RECORDS FOR THE TASK
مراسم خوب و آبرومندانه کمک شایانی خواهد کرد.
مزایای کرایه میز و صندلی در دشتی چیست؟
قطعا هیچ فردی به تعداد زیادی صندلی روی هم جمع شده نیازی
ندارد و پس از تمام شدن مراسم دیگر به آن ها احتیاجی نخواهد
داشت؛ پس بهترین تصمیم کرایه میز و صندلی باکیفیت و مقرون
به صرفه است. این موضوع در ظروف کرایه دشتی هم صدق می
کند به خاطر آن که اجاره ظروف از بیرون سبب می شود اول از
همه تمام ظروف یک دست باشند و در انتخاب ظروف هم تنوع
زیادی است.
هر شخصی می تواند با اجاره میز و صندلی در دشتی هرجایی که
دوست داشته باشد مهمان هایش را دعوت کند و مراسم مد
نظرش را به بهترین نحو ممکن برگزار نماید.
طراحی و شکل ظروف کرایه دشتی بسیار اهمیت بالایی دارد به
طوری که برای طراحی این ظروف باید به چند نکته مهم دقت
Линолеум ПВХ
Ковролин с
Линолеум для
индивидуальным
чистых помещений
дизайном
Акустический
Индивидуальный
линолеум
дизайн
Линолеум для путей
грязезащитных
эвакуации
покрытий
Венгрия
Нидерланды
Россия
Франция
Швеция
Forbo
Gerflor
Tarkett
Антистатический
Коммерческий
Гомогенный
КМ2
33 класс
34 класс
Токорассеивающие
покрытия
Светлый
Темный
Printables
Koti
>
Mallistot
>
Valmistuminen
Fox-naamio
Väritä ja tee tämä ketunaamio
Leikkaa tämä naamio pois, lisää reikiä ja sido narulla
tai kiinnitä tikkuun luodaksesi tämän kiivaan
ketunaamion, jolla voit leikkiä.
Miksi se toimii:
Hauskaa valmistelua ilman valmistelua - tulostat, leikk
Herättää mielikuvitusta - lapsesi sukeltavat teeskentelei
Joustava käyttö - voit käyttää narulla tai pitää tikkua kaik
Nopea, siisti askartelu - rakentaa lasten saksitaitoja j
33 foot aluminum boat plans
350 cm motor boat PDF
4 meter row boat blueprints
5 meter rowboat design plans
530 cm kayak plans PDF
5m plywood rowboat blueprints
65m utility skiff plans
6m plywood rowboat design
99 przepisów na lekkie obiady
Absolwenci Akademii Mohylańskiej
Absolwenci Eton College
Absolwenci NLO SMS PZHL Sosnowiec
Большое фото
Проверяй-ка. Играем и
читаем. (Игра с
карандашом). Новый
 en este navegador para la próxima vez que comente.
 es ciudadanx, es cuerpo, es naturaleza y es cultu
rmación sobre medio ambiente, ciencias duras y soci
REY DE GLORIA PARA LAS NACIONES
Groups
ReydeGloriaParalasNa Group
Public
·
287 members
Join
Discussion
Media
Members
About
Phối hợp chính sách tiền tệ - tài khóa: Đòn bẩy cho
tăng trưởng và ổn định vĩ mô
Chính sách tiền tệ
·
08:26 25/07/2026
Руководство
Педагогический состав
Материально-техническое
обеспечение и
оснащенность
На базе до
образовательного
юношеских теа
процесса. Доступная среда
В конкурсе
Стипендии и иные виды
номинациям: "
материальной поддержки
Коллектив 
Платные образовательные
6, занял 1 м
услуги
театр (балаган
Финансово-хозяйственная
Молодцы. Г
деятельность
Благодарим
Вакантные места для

PROBLEM STATEMENT
All that belongs in the answer is the lines from the start of the entries above through the line containing "чистых помещений", each given exactly.

RESULT
مراسم خوب و آبرومندانه کمک شایانی خواهد کرد.
مزایای کرایه میز و صندلی در دشتی چیست؟
قطعا هیچ فردی به تعداد زیادی صندلی روی هم جمع شده نیازی
ندارد و پس از تمام شدن مراسم دیگر به آن ها احتیاجی نخواهد
داشت؛ پس بهترین تصمیم کرایه میز و صندلی باکیفیت و مقرون
به صرفه است. این موضوع در ظروف کرایه دشتی هم صدق می
کند به خاطر آن که اجاره ظروف از بیرون سبب می شود اول از
همه تمام ظروف یک دست باشند و در انتخاب ظروف هم تنوع
زیادی است.
هر شخصی می تواند با اجاره میز و صندلی در دشتی هرجایی که
دوست داشته باشد مهمان هایش را دعوت کند و مراسم مد
نظرش را به بهترین نحو ممکن برگزار نماید.
طراحی و شکل ظروف کرایه دشتی بسیار اهمیت بالایی دارد به
طوری که برای طراحی این ظروف باید به چند نکته مهم دقت
Линолеум ПВХ
Ковролин с
Линолеум для
индивидуальным
чистых помещений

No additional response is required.